• _Apply what you read_:
**a)** Read the forum post titled "No Cuddles!" and decide whether each statement below agrees with it. For each one, answer yes or no and quote the deciding words of the post.
(i) The writers had been reading posts on the forum for about a year and a half before registering.
(ii) Embry is two years old.
(iii) Before the op, Embry was described as affectionate.
**b)** According to the forum post titled "No Cuddles!", how old is Embry?
**c)** Carry on the forum post titled "No Cuddles!" from the point where it stops.

• _Extract_:
-- Opening Marker --

# No Cuddles!



## Markandro (12 mo ago)

Hi! We’re sort of new to forums. Having been reading helpful posts and comments on here for the past year and a half we’ve finally decided to register and post something of our own. Hope someone may have insight 😌
Our beautiful Vizsla Embry is 16 months old and prior to








having his little ‘op’ he was a loving, affectionate, cuddly, bonkers, pretty typical vizsla.

-- Closing Marker --

• _Source information_:

-- Opening Marker --

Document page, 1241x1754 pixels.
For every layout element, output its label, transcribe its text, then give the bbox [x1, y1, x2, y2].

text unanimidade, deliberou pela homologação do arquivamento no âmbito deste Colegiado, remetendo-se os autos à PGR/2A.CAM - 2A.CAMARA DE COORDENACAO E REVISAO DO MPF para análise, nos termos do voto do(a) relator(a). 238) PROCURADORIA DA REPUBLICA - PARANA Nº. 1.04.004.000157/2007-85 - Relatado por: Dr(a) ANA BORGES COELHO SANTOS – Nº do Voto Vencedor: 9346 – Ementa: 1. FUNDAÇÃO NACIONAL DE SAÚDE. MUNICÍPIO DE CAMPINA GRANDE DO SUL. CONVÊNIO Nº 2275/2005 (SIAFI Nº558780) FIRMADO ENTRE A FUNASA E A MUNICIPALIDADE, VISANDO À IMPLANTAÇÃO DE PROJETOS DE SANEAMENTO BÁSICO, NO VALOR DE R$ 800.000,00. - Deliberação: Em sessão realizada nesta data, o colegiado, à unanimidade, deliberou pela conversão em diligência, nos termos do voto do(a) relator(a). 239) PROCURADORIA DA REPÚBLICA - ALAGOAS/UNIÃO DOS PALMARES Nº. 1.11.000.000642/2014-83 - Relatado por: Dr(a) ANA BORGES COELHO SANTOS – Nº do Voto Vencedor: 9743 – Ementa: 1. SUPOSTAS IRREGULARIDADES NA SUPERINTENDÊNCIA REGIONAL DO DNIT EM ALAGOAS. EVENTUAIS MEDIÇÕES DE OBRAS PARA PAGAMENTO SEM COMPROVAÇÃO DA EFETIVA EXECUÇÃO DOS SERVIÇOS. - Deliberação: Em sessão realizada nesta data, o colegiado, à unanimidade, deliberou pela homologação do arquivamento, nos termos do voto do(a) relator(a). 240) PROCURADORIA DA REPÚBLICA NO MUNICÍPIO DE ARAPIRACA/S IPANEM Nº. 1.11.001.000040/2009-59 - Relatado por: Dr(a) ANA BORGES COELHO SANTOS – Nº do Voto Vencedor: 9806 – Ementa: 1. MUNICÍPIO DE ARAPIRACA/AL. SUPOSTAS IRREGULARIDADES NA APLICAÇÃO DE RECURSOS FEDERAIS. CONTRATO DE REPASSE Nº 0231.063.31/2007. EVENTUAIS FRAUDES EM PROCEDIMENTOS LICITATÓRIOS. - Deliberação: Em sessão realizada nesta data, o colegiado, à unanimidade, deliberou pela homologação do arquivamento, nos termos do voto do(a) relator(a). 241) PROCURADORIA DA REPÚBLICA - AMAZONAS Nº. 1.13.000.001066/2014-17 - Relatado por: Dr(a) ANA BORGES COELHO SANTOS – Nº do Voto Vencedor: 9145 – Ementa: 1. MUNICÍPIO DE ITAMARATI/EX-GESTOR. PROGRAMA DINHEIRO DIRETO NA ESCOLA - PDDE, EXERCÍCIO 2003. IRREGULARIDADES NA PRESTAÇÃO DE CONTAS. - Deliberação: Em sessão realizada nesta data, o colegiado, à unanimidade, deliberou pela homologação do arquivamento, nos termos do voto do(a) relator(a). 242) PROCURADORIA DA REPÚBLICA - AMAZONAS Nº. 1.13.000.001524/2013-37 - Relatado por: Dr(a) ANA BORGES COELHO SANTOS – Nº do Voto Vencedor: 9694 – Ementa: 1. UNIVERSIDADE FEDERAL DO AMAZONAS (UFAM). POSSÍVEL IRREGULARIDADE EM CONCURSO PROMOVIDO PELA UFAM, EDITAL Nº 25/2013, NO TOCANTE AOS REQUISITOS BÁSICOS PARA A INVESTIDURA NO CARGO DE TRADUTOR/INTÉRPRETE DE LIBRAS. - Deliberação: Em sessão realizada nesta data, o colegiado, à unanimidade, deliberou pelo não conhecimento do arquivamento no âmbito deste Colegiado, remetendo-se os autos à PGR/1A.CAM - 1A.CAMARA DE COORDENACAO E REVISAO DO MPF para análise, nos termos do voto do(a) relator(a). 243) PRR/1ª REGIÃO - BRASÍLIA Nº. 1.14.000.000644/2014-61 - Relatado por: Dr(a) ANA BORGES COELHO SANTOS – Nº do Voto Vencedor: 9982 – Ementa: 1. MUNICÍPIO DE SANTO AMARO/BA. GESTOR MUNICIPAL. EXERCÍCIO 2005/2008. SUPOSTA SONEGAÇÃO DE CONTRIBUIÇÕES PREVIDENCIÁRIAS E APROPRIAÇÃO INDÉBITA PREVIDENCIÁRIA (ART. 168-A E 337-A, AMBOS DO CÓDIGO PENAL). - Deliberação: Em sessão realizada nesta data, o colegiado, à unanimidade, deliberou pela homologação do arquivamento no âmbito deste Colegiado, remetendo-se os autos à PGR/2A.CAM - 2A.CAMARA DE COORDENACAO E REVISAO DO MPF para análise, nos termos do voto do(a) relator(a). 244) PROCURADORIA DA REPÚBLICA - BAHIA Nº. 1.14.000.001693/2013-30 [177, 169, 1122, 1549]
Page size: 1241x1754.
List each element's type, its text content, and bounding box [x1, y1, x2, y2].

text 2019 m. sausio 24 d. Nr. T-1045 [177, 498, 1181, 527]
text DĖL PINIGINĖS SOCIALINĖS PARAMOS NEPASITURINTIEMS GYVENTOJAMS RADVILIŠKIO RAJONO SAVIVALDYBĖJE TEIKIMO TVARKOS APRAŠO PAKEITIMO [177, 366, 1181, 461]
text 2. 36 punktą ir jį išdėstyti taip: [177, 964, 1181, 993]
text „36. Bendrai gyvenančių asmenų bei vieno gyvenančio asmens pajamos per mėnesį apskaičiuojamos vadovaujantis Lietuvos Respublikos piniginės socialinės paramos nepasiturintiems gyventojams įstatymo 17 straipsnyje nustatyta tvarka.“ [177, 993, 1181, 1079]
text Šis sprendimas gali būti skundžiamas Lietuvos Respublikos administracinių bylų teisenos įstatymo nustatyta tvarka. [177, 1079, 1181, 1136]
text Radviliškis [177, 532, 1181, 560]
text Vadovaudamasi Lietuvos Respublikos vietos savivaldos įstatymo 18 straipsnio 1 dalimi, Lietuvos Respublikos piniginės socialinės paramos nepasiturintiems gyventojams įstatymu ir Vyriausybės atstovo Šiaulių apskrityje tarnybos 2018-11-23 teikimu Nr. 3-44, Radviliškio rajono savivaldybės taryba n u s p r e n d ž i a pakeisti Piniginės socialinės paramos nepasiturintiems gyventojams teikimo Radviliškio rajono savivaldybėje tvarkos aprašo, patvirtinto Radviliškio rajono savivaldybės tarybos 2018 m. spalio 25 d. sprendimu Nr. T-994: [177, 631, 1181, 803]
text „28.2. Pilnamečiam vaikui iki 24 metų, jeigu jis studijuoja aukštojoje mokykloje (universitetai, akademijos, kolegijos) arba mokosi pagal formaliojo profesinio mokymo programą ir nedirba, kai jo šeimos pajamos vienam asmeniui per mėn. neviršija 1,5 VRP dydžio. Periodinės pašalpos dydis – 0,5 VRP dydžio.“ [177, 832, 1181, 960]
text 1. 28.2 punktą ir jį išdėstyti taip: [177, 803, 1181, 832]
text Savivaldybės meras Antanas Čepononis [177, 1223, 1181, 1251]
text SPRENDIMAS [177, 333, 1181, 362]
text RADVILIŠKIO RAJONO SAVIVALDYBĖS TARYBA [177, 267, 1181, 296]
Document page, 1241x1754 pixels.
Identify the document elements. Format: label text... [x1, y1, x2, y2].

-- Closing Marker --

• _Answers given_:
**a)**
(i) Yes: "Having been reading helpful posts and comments on here for the past year and a half we’ve finally decided to register"
(ii) No: "Embry is 16 months old"
(iii) Yes: "he was a loving, affectionate, cuddly, bonkers, pretty typical vizsla"

**b)** Embry is 16 months old.

**c)**
In the last few months, although he has been much calmer and more ‘manageable’ (we don’t have to keep hauling him off humping people’s legs and other dogs!) he has also become much less loving and less ‘Velcro’. He no longer wants to snuggle on the sofa with us and doesn’t follow us round the house unless he is hungry. He will happily spend nearly all his time in the house on his bed and only gets up for food, toilet, walks and play. Although this may seem convenient - he has no separation anxiety after all! - it’s also not very normal vizsla behaviour and to be honest - a little bit sad!😢 
Anyone else experienced this? Might it be linked to his castration, or is his bed just too comfy?😳 would love to know anyones thoughts on this. Thanks


----------



## AlexTheVizsla (Jun 20, 2021)

Interesting post, would love to hear answers. My guess is that this is very normal after puberty.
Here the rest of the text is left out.